Document images with source code

-------------------------

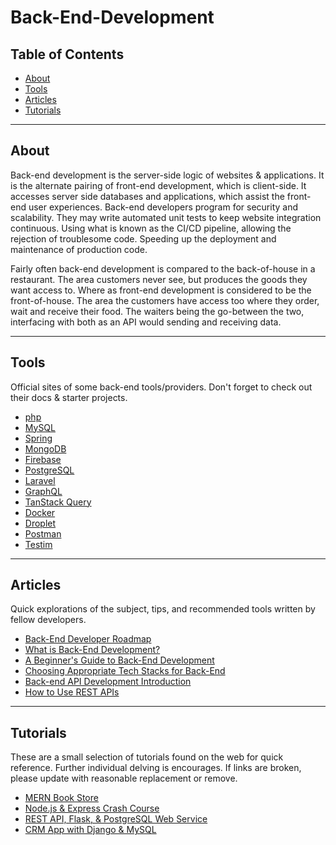# Back-End-Development
## Table of Contents
- [About](#About)
- [Tools](#Tools)
- [Articles](#Articles)
- [Tutorials](#Tutorials)

---

## About

Back-end development is the server-side logic of websites & applications. 
It is the alternate pairing of front-end development, which is client-side. 
It accesses server side databases and applications, which assist the front-end 
user experiences. Back-end developers program for security and scalability. 
They may write automated unit tests to keep website integration continuous. 
Using what is known as the CI/CD pipeline, allowing the rejection of troublesome 
code.  Speeding up the deployment and maintenance of production code.

Fairly often back-end development is compared to the back-of-house in a restaurant. 
The area customers never see, but produces the goods they want access to. Where as 
front-end development is considered to be the front-of-house.  The area the customers 
have access too where they order, wait and receive their food.  The waiters being the 
go-between the two, interfacing with both as an API would sending and receiving data.

---

## Tools

Official sites of some back-end tools/providers. Don't forget to check out their 
docs & starter projects.

- [php](https://www.php.net/)
- [MySQL](https://www.mysql.com/)
- [Spring](https://spring.io/)
- [MongoDB](https://www.mongodb.com/)
- [Firebase](https://firebase.google.com/)
- [PostgreSQL](https://www.postgresql.org/)
- [Laravel](https://laravel.com/)
- [GraphQL](https://graphql.org/)
- [TanStack Query](https://tanstack.com/query/v3/)
- [Docker](https://www.docker.com/)
- [Droplet](https://droplet.io/)
- [Postman](https://www.postman.com/)
- [Testim](https://www.testim.io/)

---

## Articles

Quick explorations of the subject, tips, and recommended tools written by fellow developers.

- [Back-End Developer Roadmap](https://roadmap.sh/backend)
- [What is Back-End Development?](https://builtin.com/software-engineering-perspectives/back-end-development)
- [A Beginner's Guide to Back-End Development](https://dzone.com/articles/a-beginners-guide-to-back-end-development)
- [Choosing Appropriate Tech Stacks for Back-End](https://dev.to/nogatech1/why-you-should-hire-a-wordpress-designer-for-your-business-1870)
- [Back-end API Development Introduction](https://dev.to/cesareferrari/back-end-api-development-introduction-d57)
- [How to Use REST APIs](https://www.freecodecamp.org/news/how-to-use-rest-api/)

---

## Tutorials

These are a small selection of tutorials found on the web for quick reference. 
Further individual delving is encourages. If links are broken, please update 
with reasonable replacement or remove.

- [MERN Book Store](https://youtu.be/-42K44A1oMA)
- [Node.js & Express Crash Course](https://youtu.be/H9M02of22z4)
- [REST API, Flask, & PostgreSQL Web Service](https://youtu.be/DlNIXC9SaF4)
- [CRM App with Django & MySQL](https://youtu.be/t10QcFx7d5k)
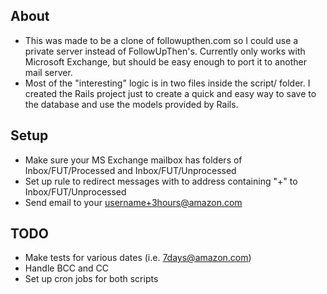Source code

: ## About

* This was made to be a clone of followupthen.com so I could use a private server instead of FollowUpThen's. Currently only works with Microsoft Exchange, but should be easy enough to port it to another mail server.
* Most of the "interesting" logic is in two files inside the script/ folder. I created the Rails project just to create a quick and easy way to save to the database and use the models provided by Rails.

## Setup

* Make sure your MS Exchange mailbox has folders of Inbox/FUT/Processed and Inbox/FUT/Unprocessed
* Set up rule to redirect messages with to address containing "+" to Inbox/FUT/Unprocessed
* Send email to your username+3hours@amazon.com


## TODO

* Make tests for various dates (i.e. 7days@amazon.com)
* Handle BCC and CC
* Set up cron jobs for both scripts


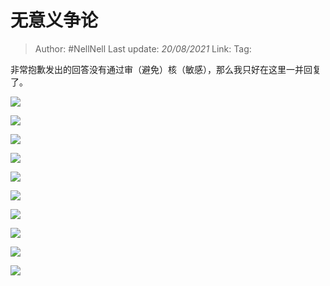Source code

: # 无意义争论

> Author: #NellNell
> Last update: *20/08/2021*
> Link:
> Tag:

非常抱歉发出的回答没有通过审（避免）核（敏感），那么我只好在这里一并回复了。

![](https://pic4.zhimg.com/v2-ca9f0e485308558e2be512cc4e735b7b_b.jpg)

![](https://pic4.zhimg.com/80/v2-ca9f0e485308558e2be512cc4e735b7b_720w.jpg)

![](https://pic2.zhimg.com/v2-1adda8ff39b264d288a855baa9af79b9_b.jpg)

![](https://pic2.zhimg.com/80/v2-1adda8ff39b264d288a855baa9af79b9_720w.jpg)

![](https://pic4.zhimg.com/v2-d6706f154702b474b5659d3bd5169477_b.jpg)

![](https://pic4.zhimg.com/80/v2-d6706f154702b474b5659d3bd5169477_720w.jpg)

![](https://pic4.zhimg.com/v2-1bc7b67b4df7df1c4eb66c78e4dcaca3_b.jpg)

![](https://pic4.zhimg.com/80/v2-1bc7b67b4df7df1c4eb66c78e4dcaca3_720w.jpg)

![](https://pic4.zhimg.com/v2-47c2595dfc5b8dfb3eba387ce04d614b_b.jpg)

![](https://pic4.zhimg.com/80/v2-47c2595dfc5b8dfb3eba387ce04d614b_720w.jpg)
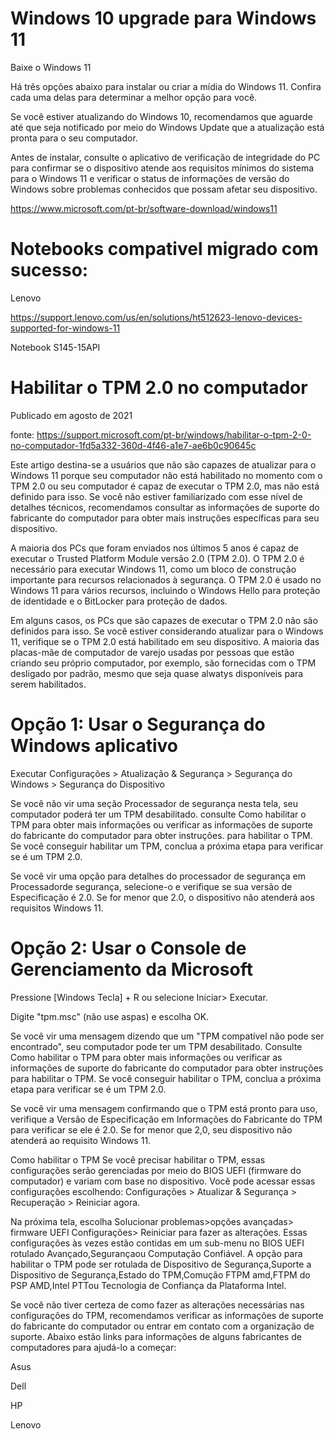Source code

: # Windows 10 upgrade para Windows 11

Baixe o Windows 11

Há três opções abaixo para instalar ou criar a mídia do Windows 11. Confira cada uma delas para determinar a melhor opção para você.

Se você estiver atualizando do Windows 10, recomendamos que aguarde até que seja notificado por meio do Windows Update que a atualização está pronta para o seu computador.

Antes de instalar, consulte o aplicativo de verificação de integridade do PC para confirmar se o dispositivo atende aos requisitos mínimos do sistema para o Windows 11 e verificar o status de informações de versão do Windows sobre problemas conhecidos que possam afetar seu dispositivo.

https://www.microsoft.com/pt-br/software-download/windows11

# Notebooks compativel migrado com sucesso:

Lenovo

https://support.lenovo.com/us/en/solutions/ht512623-lenovo-devices-supported-for-windows-11

Notebook S145-15API

# Habilitar o TPM 2.0 no computador
Publicado em agosto de 2021

fonte: https://support.microsoft.com/pt-br/windows/habilitar-o-tpm-2-0-no-computador-1fd5a332-360d-4f46-a1e7-ae6b0c90645c

Este artigo destina-se a usuários que não são capazes de atualizar para o Windows 11 porque seu computador não está habilitado no momento com o TPM 2.0 ou seu computador é capaz de executar o TPM 2.0, mas não está definido para isso. Se você não estiver familiarizado com esse nível de detalhes técnicos, recomendamos consultar as informações de suporte do fabricante do computador para obter mais instruções específicas para seu dispositivo.

A maioria dos PCs que foram enviados nos últimos 5 anos é capaz de executar o Trusted Platform Module versão 2.0 (TPM 2.0). O TPM 2.0 é necessário para executar Windows 11, como um bloco de construção importante para recursos relacionados à segurança. O TPM 2.0 é usado no Windows 11 para vários recursos, incluindo o Windows Hello para proteção de identidade e o BitLocker para proteção de dados.

Em alguns casos, os PCs que são capazes de executar o TPM 2.0 não são definidos para isso. Se você estiver considerando atualizar para o Windows 11, verifique se o TPM 2.0 está habilitado em seu dispositivo. A maioria das placas-mãe de computador de varejo usadas por pessoas que estão criando seu próprio computador, por exemplo, são fornecidas com o TPM desligado por padrão, mesmo que seja quase alwatys disponíveis para serem habilitados.

# Opção 1: Usar o Segurança do Windows aplicativo

Executar Configurações > Atualização & Segurança > Segurança do Windows > Segurança do Dispositivo

Se você não vir uma seção Processador de segurança nesta tela, seu computador poderá ter um TPM desabilitado. consulte Como habilitar o TPM para obter mais informações ou verificar as informações de suporte do fabricante do computador para obter instruções. para habilitar o TPM. Se você conseguir habilitar um TPM, conclua a próxima etapa para verificar se é um TPM 2.0.

Se você vir uma opção para detalhes do processador de segurança em Processadorde segurança, selecione-o e verifique se sua versão de Especificação é 2.0. Se for menor que 2.0, o dispositivo não atenderá aos requisitos Windows 11.

# Opção 2: Usar o Console de Gerenciamento da Microsoft

Pressione [Windows Tecla] + R ou selecione Iniciar> Executar.

Digite "tpm.msc" (não use aspas) e escolha OK.

Se você vir uma mensagem dizendo que um "TPM compatível não pode ser encontrado", seu computador pode ter um TPM desabilitado. Consulte Como habilitar o TPM para obter mais informações ou verificar as informações de suporte do fabricante do computador para obter instruções para habilitar o TPM. Se você conseguir habilitar o TPM, conclua a próxima etapa para verificar se é um TPM 2.0.

Se você vir uma mensagem confirmando que o TPM está pronto para uso, verifique a Versão de Especificação em Informações do Fabricante do TPM para verificar se ele é 2.0. Se for menor que 2,0, seu dispositivo não atenderá ao requisito Windows 11.

Como habilitar o TPM
Se você precisar habilitar o TPM, essas configurações serão gerenciadas por meio do BIOS UEFI (firmware do computador) e variam com base no dispositivo. Você pode acessar essas configurações escolhendo: Configurações > Atualizar & Segurança > Recuperação > Reiniciar agora.

Na próxima tela, escolha Solucionar problemas>opções avançadas> firmware UEFI Configurações> Reiniciar para fazer as alterações. Essas configurações às vezes estão contidas em um sub-menu no BIOS UEFI rotulado Avançado,Segurançaou Computação Confiável. A opção para habilitar o TPM pode ser rotulada de Dispositivo de Segurança,Suporte a Dispositivo de Segurança,Estado do TPM,Comução FTPM amd,FTPM do PSP AMD,Intel PTTou Tecnologia de Confiança da   Plataforma Intel.

Se você não tiver certeza de como fazer as alterações necessárias nas configurações do TPM, recomendamos verificar as informações de suporte do fabricante do computador ou entrar em contato com a organização de suporte. Abaixo estão links para informações de alguns fabricantes de computadores para ajudá-lo a começar:

Asus

Dell

HP

Lenovo



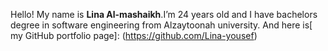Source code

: Hello!  My name is **Lina Al-mashaikh**.I’m 24 years old and I have bachelors degree in software engineering from Alzaytoonah university.
And here is[ my GitHub portfolio page]: 
(https://github.com/Lina-yousef)
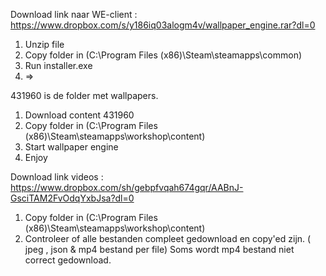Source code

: Download link naar WE-client : https://www.dropbox.com/s/y186iq03alogm4v/wallpaper_engine.rar?dl=0
1. Unzip file
2. Copy folder in (C:\Program Files (x86)\Steam\steamapps\common)
3. Run installer.exe
4. =>


431960 is de folder met wallpapers.
1. Download content 431960
2. Copy folder in (C:\Program Files (x86)\Steam\steamapps\workshop\content)
3. Start wallpaper engine
4. Enjoy


Download link videos : https://www.dropbox.com/sh/gebpfvqah674gqr/AABnJ-GsciTAM2FvOdqYxbJsa?dl=0
1. Copy folder in (C:\Program Files (x86)\Steam\steamapps\workshop\content)
2. Controleer of alle bestanden compleet gedownload en copy'ed zijn. ( jpeg , json & mp4 bestand per file) Soms wordt mp4 bestand niet correct gedownload.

-------------------------

WHAT IS BEING ASKED »
Which lines of the data above contain the string "server"? Copy each of them.

TASK ANSWER »
Back-end development is the server-side logic of websites & applications. 
It accesses server side databases and applications, which assist the front-end 
* This was made to be a clone of followupthen.com so I could use a private server instead of FollowUpThen's. Currently only works with Microsoft Exchange, but should be easy enough to port it to another mail server.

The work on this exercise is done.